Dataset items:
⁂

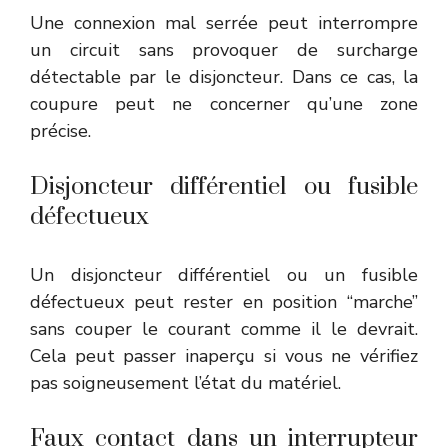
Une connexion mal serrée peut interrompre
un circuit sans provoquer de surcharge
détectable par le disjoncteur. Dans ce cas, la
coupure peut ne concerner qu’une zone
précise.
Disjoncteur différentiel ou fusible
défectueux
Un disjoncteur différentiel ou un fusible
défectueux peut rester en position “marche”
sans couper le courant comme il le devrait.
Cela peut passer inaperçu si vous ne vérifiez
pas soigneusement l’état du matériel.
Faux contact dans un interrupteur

⁂

JOB: Retype only the lines that run from the first line of the entries above to the line containing "défectueux peut rester", both included. Do not carry over any pictures.

RESPONSE BOX:
Une connexion mal serrée peut interrompre
un circuit sans provoquer de surcharge
détectable par le disjoncteur. Dans ce cas, la
coupure peut ne concerner qu’une zone
précise.
Disjoncteur différentiel ou fusible
défectueux
Un disjoncteur différentiel ou un fusible
défectueux peut rester en position “marche”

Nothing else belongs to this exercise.